秋田のニュース

<高校生のシゴト力>金農パンケーキ 支える人たち/生徒のアイデア大胆起用、自由な発想が刺激に

再発売に合わせ、金農パンケーキを買い求める客=8月23日、秋田市のローソン秋田八橋大畑店
工藤一さん
石橋宜子さん

 金農パンケーキは、秋田県内で約200店舗を展開するローソン(東京)とたけや製パンが、金足農高の生徒のアイデアや意見を大胆に取り入れて生まれたヒット商品だ。
 今年の商品は、仙台市に事務所を置くローソン東北商品部でパンやデザートなどを企画する石橋宜子さん(35)が主に担当。仙台市から秋田市の金足農高に何度も通い、生徒たちと商品の味や包装の内容について話し合った。
 しょうゆや塩を使った甘じょっぱいパンというコンセプトは、同社でも珍しいという。石橋さんは開発の過程を振り返り、「市場のトレンドを探りながら、味や見た目にもこだわった。今どきの高校生らしい自由な発想が詰まった魅力的な商品になった」と話す。
 ローソンは、今後も同校と一緒にパンケーキの開発を続けていく方針。

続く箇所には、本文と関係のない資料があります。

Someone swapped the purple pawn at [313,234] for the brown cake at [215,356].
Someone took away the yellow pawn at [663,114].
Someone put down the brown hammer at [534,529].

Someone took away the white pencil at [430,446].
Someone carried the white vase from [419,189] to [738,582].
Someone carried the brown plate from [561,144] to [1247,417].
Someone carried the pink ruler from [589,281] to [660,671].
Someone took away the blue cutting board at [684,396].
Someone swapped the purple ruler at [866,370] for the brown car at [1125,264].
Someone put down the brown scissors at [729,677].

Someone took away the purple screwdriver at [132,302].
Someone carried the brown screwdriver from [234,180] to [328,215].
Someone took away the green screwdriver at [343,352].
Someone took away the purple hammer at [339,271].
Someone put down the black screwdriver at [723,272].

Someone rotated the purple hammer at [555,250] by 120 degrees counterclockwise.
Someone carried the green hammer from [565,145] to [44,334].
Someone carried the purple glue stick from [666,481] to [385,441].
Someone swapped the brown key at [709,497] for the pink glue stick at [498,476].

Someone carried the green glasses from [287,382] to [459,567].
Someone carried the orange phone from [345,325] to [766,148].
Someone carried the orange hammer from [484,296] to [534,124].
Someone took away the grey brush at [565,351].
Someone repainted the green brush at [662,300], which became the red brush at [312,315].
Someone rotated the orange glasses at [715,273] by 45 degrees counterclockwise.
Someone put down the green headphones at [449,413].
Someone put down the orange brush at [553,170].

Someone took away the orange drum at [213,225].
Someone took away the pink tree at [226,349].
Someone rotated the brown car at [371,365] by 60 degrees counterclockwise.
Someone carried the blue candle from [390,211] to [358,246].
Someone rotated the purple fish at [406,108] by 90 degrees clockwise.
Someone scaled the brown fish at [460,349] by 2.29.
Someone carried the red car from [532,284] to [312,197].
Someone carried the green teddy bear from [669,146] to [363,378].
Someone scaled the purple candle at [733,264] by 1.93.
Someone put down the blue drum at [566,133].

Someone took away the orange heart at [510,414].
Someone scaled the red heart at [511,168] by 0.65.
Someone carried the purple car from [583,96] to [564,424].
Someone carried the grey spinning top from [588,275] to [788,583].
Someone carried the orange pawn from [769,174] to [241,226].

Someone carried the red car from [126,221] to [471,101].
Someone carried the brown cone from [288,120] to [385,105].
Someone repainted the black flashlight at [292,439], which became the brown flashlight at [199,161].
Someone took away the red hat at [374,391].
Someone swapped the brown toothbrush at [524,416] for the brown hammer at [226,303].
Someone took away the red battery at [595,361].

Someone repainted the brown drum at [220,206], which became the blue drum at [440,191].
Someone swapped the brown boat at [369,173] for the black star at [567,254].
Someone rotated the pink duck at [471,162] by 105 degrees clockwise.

既に来年の商品の話し合いも始めている。
 生徒たちが考えたパンケーキを実際に製造するのは、1951年創業で秋田市に本社を置くたけや製パン。同社営業課の工藤一(はじめ)係長(42)は、2014年から金農パンケーキを担当。「生徒は毎年、積極的に意見を出してくれる。可能な限りアイデアを形にしたいという思いで携わっている」と話す。
 生徒の意見が全て商品に反映されるわけではない。地元産食材の調達量や製造コスト、消費期限の兼ね合いなど、商品として売り出すために考慮すべき点が多くあるためだ。
 同社は通常、実現性を考慮して社員が新商品のアイデアを出し合う。一方、金農パンケーキは、まず高校生の自由な発想を引き出した上で、与えられた設備や食材の中でどう実現できるかを模索しているという。
 ナポリタン風に味付けした稲庭うどんを使ったパンや、みそ風味の菓子パンなど、過去には材料調達の都合などで商品化できなかったアイデアもあった。工藤係長は「私たちには思い付かない斬新なアイデアばかり。若者のニーズを知るとともに、新たなパン作りのための刺激にもなっている」と語る。